2.2. Myeloid-Derived Suppressor Cells

Myeloid-derived suppressor cells (MDSCs) are a heterogeneous population of immune cells from the myeloid lineage and can suppress anti-tumor immunity through different mechanisms [27]:
  • Enzyme Production: MDSCs produce enzymes such as nitric oxide synthase and arginase-1, which deplete L-arginine, an amino acid that is essential for the normal functioning of T cells and the T-cell receptor [28][29]. This depletion impairs the immune response against tumors.
  • Interaction with Tregs: there is evidence to suggest that MDSCs can stimulate the activation of Tregs through the release of the cytokine IL-10 [30], which leads to immunosuppression.
Even though there is a higher prevalence of intratumoral Tregs and MDSCs in pMMR/MSS CRC compared to dMMR/MSI CRC [31], dMMR/MSI tumors might be more susceptible to the effects of these immunosuppressive cells.

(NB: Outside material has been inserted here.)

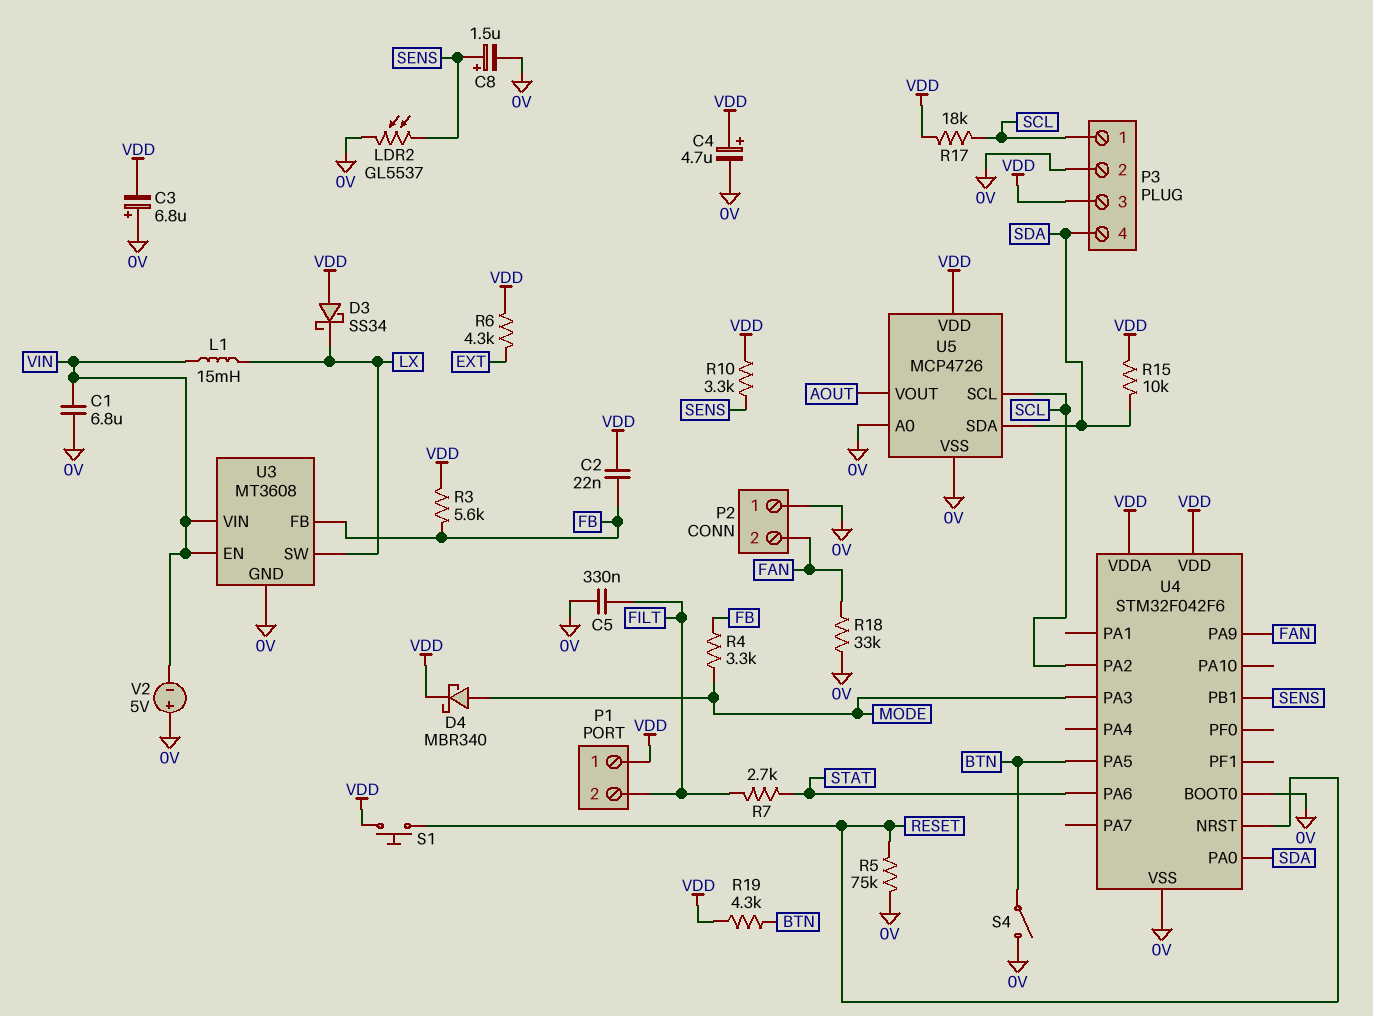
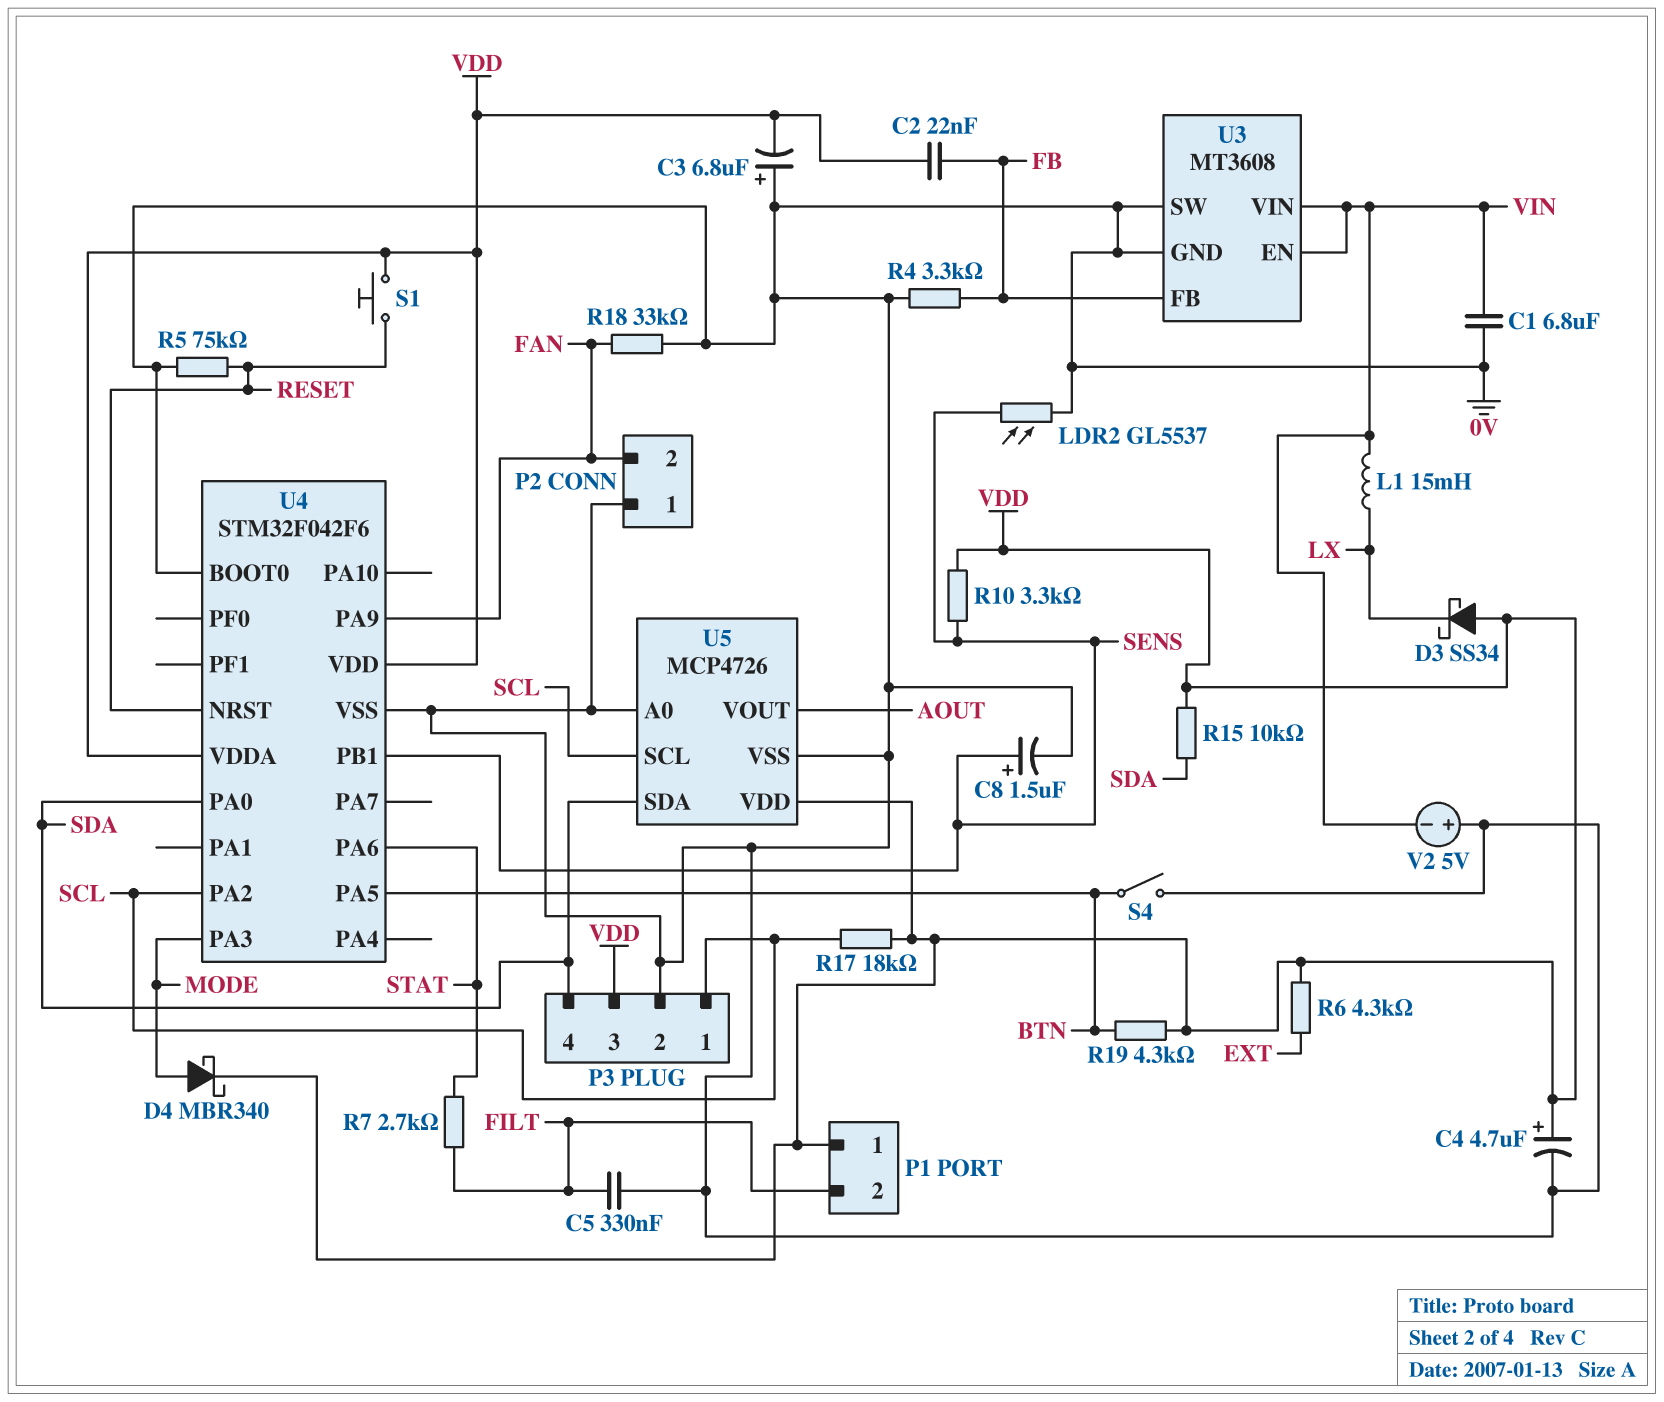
R3: 5.6k (FB, VDD) -> none
R4: 3.3k (FB, MODE) -> 3.3k (0V, FB)
U3 pin SW: LX -> 0V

2.3. Tumor-Associated Macrophages

Tumor-associated macrophages (TAMs) are generally found in the microenvironment of solid tumors and can be classified into M1 (proinflammatory) and M2 (anti-inflammatory) subtypes [32]. M1 macrophages, typically activated by interferon-γ (IFN-γ) or tumor necrosis factors, possess cytotoxic effects against cancer cells [33][34]. IL-4 is one of several cytokines responsible for activating M2 macrophages, which exhibit anti-inflammatory and pro-tumor characteristics [35]. This polarization state is not permanent, allowing macrophages to switch between the M1 and M2 phenotypes [35]. The role of these macrophages in CRC is debated, with some studies linking high TAM density to improved outcomes [36][37] and others suggesting the opposite [38].
Specific studies on dMMR/MSI-H CRC tumors have shown a higher prevalence of intratumoral M1 macrophages [39] and elevated expression levels of PD-L1 on M2 macrophages at the invasive front [40] in comparison to pMMR/MSS tumors.
To date, three strategies have been explored to target TAMs as a potential cancer treatment: inhibiting TAM recruitment, reprogramming pro-tumoral M2 macrophages to the anti-tumoral M1 phenotype, or a combination of both [41][42].